◆ WHAT IS NEEDED: Throughout the records below, find each line holding "geben" and copy it.

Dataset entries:
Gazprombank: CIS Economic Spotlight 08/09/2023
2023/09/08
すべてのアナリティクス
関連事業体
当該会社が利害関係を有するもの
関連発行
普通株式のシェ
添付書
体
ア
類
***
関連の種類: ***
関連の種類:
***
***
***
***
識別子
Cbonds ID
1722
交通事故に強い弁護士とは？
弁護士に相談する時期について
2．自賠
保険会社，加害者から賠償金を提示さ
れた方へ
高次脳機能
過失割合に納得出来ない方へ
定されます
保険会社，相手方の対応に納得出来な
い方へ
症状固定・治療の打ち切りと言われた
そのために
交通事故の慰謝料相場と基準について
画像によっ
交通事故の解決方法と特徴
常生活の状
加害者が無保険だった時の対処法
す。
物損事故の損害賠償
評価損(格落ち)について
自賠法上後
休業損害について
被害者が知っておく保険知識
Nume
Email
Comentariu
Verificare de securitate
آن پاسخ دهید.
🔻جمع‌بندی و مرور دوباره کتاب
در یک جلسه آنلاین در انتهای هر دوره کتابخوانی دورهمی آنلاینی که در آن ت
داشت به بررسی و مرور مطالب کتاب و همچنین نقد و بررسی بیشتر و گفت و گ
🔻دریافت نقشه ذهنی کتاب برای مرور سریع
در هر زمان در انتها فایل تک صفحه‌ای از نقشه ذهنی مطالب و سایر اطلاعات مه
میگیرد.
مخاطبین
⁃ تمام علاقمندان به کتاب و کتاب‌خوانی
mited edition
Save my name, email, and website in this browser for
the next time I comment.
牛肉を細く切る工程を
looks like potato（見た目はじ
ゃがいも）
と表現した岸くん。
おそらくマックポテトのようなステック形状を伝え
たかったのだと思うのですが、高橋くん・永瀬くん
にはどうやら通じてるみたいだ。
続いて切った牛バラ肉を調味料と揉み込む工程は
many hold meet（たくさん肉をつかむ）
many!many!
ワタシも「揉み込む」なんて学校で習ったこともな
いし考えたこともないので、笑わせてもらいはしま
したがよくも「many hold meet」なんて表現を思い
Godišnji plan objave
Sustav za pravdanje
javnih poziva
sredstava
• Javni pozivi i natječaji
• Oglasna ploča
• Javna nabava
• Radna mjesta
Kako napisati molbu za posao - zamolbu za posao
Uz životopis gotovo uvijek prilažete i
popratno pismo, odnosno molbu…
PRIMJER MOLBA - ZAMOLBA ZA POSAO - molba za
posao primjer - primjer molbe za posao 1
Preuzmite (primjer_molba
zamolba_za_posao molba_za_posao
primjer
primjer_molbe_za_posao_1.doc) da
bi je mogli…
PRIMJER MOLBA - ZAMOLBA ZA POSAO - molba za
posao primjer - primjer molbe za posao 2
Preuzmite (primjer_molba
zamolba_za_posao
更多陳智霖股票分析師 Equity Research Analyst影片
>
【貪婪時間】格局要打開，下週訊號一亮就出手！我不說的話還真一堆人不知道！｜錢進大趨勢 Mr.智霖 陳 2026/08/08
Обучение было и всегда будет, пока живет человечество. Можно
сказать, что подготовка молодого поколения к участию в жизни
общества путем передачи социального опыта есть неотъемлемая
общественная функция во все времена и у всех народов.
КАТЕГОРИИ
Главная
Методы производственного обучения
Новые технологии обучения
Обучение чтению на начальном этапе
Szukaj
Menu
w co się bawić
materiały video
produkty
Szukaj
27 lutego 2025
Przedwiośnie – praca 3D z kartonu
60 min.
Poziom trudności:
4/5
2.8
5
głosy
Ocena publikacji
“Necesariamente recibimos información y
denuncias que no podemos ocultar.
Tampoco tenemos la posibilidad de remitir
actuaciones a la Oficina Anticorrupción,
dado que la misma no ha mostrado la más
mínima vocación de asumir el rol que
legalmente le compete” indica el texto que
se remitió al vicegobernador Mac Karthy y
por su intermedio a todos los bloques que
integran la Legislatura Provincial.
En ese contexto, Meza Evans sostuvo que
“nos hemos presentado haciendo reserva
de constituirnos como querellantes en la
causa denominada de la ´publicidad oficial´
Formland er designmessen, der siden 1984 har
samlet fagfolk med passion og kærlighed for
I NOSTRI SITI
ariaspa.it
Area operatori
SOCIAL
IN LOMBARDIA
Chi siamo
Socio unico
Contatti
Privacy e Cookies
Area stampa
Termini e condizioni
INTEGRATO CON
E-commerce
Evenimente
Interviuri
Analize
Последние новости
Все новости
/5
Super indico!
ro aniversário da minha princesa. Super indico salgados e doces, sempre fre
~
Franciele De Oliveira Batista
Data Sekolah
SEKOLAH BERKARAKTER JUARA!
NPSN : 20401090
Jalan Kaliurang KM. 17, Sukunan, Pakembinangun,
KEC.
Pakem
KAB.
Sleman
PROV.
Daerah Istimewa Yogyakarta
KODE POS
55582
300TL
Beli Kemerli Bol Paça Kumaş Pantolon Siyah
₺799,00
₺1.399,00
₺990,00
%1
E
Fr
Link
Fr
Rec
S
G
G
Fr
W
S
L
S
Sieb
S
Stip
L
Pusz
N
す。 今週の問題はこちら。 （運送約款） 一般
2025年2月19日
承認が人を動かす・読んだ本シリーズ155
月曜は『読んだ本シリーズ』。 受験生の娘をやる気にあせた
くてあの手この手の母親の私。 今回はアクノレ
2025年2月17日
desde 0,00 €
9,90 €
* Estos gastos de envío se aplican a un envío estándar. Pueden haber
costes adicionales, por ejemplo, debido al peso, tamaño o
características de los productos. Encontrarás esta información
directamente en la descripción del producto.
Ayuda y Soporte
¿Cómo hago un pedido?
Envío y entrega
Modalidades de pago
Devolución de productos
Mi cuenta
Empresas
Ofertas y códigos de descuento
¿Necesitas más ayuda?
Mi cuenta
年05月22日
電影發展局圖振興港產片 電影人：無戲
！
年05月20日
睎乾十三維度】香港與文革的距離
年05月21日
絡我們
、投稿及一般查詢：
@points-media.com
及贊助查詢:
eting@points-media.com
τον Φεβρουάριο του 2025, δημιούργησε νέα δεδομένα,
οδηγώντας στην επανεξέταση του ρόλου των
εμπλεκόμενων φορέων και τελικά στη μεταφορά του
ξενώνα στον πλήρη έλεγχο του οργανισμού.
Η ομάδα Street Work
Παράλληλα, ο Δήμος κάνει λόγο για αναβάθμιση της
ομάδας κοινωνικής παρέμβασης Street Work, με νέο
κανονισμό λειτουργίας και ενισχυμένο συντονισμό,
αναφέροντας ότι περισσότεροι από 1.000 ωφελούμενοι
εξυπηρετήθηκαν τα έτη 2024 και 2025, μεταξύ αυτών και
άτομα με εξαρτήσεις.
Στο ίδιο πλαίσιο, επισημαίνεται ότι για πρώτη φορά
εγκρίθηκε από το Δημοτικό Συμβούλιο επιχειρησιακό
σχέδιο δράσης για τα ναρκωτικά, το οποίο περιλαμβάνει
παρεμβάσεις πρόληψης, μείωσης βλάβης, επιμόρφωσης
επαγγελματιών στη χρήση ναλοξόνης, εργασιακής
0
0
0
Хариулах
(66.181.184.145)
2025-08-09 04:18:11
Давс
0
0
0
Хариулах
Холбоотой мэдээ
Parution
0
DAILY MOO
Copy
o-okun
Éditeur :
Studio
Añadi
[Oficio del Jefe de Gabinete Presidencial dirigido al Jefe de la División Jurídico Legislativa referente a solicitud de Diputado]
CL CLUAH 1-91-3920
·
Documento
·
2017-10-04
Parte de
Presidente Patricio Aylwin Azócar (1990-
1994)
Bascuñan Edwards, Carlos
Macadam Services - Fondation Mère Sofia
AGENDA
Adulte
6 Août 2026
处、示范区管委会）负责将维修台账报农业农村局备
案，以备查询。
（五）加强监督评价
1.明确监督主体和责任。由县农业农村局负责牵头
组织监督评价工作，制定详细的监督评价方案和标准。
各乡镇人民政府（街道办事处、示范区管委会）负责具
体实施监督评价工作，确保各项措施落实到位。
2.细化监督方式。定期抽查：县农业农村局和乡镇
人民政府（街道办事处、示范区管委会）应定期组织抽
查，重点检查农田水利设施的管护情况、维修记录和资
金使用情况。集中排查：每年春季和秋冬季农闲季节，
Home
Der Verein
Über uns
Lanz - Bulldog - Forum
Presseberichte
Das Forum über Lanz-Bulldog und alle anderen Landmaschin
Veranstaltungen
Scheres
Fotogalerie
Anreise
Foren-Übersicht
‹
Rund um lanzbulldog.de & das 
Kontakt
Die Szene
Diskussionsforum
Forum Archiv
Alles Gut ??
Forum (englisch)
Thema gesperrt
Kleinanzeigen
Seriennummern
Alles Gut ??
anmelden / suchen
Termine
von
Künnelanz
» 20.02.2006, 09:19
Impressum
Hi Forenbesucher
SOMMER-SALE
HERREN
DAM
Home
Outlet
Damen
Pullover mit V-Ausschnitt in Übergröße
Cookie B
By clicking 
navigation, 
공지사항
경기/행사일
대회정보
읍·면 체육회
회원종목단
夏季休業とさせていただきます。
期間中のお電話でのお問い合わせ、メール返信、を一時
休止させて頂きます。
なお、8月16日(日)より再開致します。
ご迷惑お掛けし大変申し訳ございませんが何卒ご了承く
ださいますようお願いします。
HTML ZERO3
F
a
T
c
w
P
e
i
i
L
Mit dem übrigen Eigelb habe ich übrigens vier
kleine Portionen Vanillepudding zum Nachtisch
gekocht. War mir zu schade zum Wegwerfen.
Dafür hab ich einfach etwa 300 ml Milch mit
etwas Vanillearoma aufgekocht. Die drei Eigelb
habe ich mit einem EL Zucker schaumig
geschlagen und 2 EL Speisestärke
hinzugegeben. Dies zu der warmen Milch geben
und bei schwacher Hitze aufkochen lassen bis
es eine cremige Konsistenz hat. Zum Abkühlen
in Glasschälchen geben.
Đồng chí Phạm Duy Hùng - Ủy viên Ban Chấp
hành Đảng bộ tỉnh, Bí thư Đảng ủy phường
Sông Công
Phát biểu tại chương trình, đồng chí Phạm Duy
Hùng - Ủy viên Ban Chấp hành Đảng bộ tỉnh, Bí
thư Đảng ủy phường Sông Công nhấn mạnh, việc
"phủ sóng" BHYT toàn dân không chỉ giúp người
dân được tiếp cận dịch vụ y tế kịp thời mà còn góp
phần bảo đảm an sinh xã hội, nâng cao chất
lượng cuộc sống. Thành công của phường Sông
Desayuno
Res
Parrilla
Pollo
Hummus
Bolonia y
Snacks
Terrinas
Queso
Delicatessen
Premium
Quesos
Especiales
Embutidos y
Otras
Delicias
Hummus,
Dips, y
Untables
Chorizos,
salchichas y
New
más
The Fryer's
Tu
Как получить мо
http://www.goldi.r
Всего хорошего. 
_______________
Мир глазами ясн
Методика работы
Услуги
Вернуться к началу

◆ REPLY:
hinzugegeben. Dies zu der warmen Milch geben
in Glasschälchen geben.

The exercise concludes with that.